- **Prompt**: Render the lines of all the items below as a JSON list of strings, with one string per line and any blank lines omitted.

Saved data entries
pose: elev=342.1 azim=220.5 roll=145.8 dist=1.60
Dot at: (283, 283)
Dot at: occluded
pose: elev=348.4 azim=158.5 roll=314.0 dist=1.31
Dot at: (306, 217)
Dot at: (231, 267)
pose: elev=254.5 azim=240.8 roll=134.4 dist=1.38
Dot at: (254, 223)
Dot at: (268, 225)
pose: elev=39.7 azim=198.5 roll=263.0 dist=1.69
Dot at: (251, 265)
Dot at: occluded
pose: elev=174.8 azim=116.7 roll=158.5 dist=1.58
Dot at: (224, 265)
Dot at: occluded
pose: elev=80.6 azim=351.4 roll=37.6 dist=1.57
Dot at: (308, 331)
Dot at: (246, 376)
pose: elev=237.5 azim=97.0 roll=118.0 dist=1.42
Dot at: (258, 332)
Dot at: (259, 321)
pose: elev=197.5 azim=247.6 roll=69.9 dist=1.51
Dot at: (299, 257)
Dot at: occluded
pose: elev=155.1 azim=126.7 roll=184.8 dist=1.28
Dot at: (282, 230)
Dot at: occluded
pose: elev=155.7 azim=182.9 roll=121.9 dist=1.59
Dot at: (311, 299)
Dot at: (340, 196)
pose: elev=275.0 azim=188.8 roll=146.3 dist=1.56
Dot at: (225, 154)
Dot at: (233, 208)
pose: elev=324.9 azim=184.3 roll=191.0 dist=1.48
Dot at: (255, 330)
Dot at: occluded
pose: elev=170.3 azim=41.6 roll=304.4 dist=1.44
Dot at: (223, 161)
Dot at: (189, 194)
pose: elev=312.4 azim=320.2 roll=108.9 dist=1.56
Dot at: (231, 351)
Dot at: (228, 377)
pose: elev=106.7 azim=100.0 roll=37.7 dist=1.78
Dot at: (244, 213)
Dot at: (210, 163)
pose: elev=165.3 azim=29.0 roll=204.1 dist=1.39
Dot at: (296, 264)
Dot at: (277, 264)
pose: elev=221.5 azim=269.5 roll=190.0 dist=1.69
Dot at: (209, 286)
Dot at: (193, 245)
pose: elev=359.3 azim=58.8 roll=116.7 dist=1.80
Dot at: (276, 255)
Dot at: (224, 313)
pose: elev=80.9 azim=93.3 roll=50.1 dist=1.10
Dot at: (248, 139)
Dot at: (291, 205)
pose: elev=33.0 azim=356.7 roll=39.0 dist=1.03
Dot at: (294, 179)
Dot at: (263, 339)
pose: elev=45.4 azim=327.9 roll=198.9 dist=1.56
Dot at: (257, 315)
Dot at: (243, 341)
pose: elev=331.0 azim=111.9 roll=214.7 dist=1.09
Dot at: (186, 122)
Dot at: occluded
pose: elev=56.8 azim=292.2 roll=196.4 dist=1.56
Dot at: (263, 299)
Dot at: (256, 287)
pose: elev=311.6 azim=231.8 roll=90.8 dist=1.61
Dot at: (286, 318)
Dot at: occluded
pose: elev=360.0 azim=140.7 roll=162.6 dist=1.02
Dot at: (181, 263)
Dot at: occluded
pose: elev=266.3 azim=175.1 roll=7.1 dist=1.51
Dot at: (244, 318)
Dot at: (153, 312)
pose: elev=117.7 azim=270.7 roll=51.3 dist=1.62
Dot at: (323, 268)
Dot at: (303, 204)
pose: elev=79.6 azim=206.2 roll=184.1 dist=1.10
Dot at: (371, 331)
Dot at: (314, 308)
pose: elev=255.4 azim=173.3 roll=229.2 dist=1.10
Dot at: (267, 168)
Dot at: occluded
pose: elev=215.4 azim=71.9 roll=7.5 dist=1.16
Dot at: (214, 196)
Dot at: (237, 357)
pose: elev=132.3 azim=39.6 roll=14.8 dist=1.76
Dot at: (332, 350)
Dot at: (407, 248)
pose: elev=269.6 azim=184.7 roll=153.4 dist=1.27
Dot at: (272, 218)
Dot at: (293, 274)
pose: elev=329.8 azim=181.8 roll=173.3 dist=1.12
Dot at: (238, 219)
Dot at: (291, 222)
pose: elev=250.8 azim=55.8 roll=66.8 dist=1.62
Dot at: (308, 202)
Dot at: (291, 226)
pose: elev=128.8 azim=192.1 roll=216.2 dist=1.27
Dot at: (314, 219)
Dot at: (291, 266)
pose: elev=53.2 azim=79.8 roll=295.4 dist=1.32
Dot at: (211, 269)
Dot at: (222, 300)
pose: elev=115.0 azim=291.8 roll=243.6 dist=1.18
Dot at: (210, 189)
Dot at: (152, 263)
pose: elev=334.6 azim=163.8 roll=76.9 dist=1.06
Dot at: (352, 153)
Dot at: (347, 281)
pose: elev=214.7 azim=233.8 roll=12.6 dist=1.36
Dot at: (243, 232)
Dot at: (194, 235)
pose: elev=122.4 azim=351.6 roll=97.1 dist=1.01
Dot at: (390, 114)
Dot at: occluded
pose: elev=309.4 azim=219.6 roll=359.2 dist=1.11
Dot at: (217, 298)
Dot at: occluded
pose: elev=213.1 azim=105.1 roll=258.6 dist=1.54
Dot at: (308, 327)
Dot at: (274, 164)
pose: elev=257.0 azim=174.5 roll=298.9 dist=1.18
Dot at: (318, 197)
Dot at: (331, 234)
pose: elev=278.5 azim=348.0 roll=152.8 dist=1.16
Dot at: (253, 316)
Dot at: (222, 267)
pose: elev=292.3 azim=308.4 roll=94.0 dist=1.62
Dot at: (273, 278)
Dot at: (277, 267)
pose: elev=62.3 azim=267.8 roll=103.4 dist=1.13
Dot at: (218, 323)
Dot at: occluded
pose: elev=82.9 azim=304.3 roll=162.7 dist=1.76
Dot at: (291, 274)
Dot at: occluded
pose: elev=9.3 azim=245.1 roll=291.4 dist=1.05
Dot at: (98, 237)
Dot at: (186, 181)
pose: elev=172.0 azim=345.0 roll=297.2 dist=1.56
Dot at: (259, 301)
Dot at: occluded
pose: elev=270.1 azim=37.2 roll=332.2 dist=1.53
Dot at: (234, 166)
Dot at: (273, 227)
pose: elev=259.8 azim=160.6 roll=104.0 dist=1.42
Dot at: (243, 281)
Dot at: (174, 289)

- **Reply**:
[
  "pose: elev=342.1 azim=220.5 roll=145.8 dist=1.60",
  "Dot at: (283, 283)",
  "Dot at: occluded",
  "pose: elev=348.4 azim=158.5 roll=314.0 dist=1.31",
  "Dot at: (306, 217)",
  "Dot at: (231, 267)",
  "pose: elev=254.5 azim=240.8 roll=134.4 dist=1.38",
  "Dot at: (254, 223)",
  "Dot at: (268, 225)",
  "pose: elev=39.7 azim=198.5 roll=263.0 dist=1.69",
  "Dot at: (251, 265)",
  "Dot at: occluded",
  "pose: elev=174.8 azim=116.7 roll=158.5 dist=1.58",
  "Dot at: (224, 265)",
  "Dot at: occluded",
  "pose: elev=80.6 azim=351.4 roll=37.6 dist=1.57",
  "Dot at: (308, 331)",
  "Dot at: (246, 376)",
  "pose: elev=237.5 azim=97.0 roll=118.0 dist=1.42",
  "Dot at: (258, 332)",
  "Dot at: (259, 321)",
  "pose: elev=197.5 azim=247.6 roll=69.9 dist=1.51",
  "Dot at: (299, 257)",
  "Dot at: occluded",
  "pose: elev=155.1 azim=126.7 roll=184.8 dist=1.28",
  "Dot at: (282, 230)",
  "Dot at: occluded",
  "pose: elev=155.7 azim=182.9 roll=121.9 dist=1.59",
  "Dot at: (311, 299)",
  "Dot at: (340, 196)",
  "pose: elev=275.0 azim=188.8 roll=146.3 dist=1.56",
  "Dot at: (225, 154)",
  "Dot at: (233, 208)",
  "pose: elev=324.9 azim=184.3 roll=191.0 dist=1.48",
  "Dot at: (255, 330)",
  "Dot at: occluded",
  "pose: elev=170.3 azim=41.6 roll=304.4 dist=1.44",
  "Dot at: (223, 161)",
  "Dot at: (189, 194)",
  "pose: elev=312.4 azim=320.2 roll=108.9 dist=1.56",
  "Dot at: (231, 351)",
  "Dot at: (228, 377)",
  "pose: elev=106.7 azim=100.0 roll=37.7 dist=1.78",
  "Dot at: (244, 213)",
  "Dot at: (210, 163)",
  "pose: elev=165.3 azim=29.0 roll=204.1 dist=1.39",
  "Dot at: (296, 264)",
  "Dot at: (277, 264)",
  "pose: elev=221.5 azim=269.5 roll=190.0 dist=1.69",
  "Dot at: (209, 286)",
  "Dot at: (193, 245)",
  "pose: elev=359.3 azim=58.8 roll=116.7 dist=1.80",
  "Dot at: (276, 255)",
  "Dot at: (224, 313)",
  "pose: elev=80.9 azim=93.3 roll=50.1 dist=1.10",
  "Dot at: (248, 139)",
  "Dot at: (291, 205)",
  "pose: elev=33.0 azim=356.7 roll=39.0 dist=1.03",
  "Dot at: (294, 179)",
  "Dot at: (263, 339)",
  "pose: elev=45.4 azim=327.9 roll=198.9 dist=1.56",
  "Dot at: (257, 315)",
  "Dot at: (243, 341)",
  "pose: elev=331.0 azim=111.9 roll=214.7 dist=1.09",
  "Dot at: (186, 122)",
  "Dot at: occluded",
  "pose: elev=56.8 azim=292.2 roll=196.4 dist=1.56",
  "Dot at: (263, 299)",
  "Dot at: (256, 287)",
  "pose: elev=311.6 azim=231.8 roll=90.8 dist=1.61",
  "Dot at: (286, 318)",
  "Dot at: occluded",
  "pose: elev=360.0 azim=140.7 roll=162.6 dist=1.02",
  "Dot at: (181, 263)",
  "Dot at: occluded",
  "pose: elev=266.3 azim=175.1 roll=7.1 dist=1.51",
  "Dot at: (244, 318)",
  "Dot at: (153, 312)",
  "pose: elev=117.7 azim=270.7 roll=51.3 dist=1.62",
  "Dot at: (323, 268)",
  "Dot at: (303, 204)",
  "pose: elev=79.6 azim=206.2 roll=184.1 dist=1.10",
  "Dot at: (371, 331)",
  "Dot at: (314, 308)",
  "pose: elev=255.4 azim=173.3 roll=229.2 dist=1.10",
  "Dot at: (267, 168)",
  "Dot at: occluded",
  "pose: elev=215.4 azim=71.9 roll=7.5 dist=1.16",
  "Dot at: (214, 196)",
  "Dot at: (237, 357)",
  "pose: elev=132.3 azim=39.6 roll=14.8 dist=1.76",
  "Dot at: (332, 350)",
  "Dot at: (407, 248)",
  "pose: elev=269.6 azim=184.7 roll=153.4 dist=1.27",
  "Dot at: (272, 218)",
  "Dot at: (293, 274)",
  "pose: elev=329.8 azim=181.8 roll=173.3 dist=1.12",
  "Dot at: (238, 219)",
  "Dot at: (291, 222)",
  "pose: elev=250.8 azim=55.8 roll=66.8 dist=1.62",
  "Dot at: (308, 202)",
  "Dot at: (291, 226)",
  "pose: elev=128.8 azim=192.1 roll=216.2 dist=1.27",
  "Dot at: (314, 219)",
  "Dot at: (291, 266)",
  "pose: elev=53.2 azim=79.8 roll=295.4 dist=1.32",
  "Dot at: (211, 269)",
  "Dot at: (222, 300)",
  "pose: elev=115.0 azim=291.8 roll=243.6 dist=1.18",
  "Dot at: (210, 189)",
  "Dot at: (152, 263)",
  "pose: elev=334.6 azim=163.8 roll=76.9 dist=1.06",
  "Dot at: (352, 153)",
  "Dot at: (347, 281)",
  "pose: elev=214.7 azim=233.8 roll=12.6 dist=1.36",
  "Dot at: (243, 232)",
  "Dot at: (194, 235)",
  "pose: elev=122.4 azim=351.6 roll=97.1 dist=1.01",
  "Dot at: (390, 114)",
  "Dot at: occluded",
  "pose: elev=309.4 azim=219.6 roll=359.2 dist=1.11",
  "Dot at: (217, 298)",
  "Dot at: occluded",
  "pose: elev=213.1 azim=105.1 roll=258.6 dist=1.54",
  "Dot at: (308, 327)",
  "Dot at: (274, 164)",
  "pose: elev=257.0 azim=174.5 roll=298.9 dist=1.18",
  "Dot at: (318, 197)",
  "Dot at: (331, 234)",
  "pose: elev=278.5 azim=348.0 roll=152.8 dist=1.16",
  "Dot at: (253, 316)",
  "Dot at: (222, 267)",
  "pose: elev=292.3 azim=308.4 roll=94.0 dist=1.62",
  "Dot at: (273, 278)",
  "Dot at: (277, 267)",
  "pose: elev=62.3 azim=267.8 roll=103.4 dist=1.13",
  "Dot at: (218, 323)",
  "Dot at: occluded",
  "pose: elev=82.9 azim=304.3 roll=162.7 dist=1.76",
  "Dot at: (291, 274)",
  "Dot at: occluded",
  "pose: elev=9.3 azim=245.1 roll=291.4 dist=1.05",
  "Dot at: (98, 237)",
  "Dot at: (186, 181)",
  "pose: elev=172.0 azim=345.0 roll=297.2 dist=1.56",
  "Dot at: (259, 301)",
  "Dot at: occluded",
  "pose: elev=270.1 azim=37.2 roll=332.2 dist=1.53",
  "Dot at: (234, 166)",
  "Dot at: (273, 227)",
  "pose: elev=259.8 azim=160.6 roll=104.0 dist=1.42",
  "Dot at: (243, 281)",
  "Dot at: (174, 289)"
]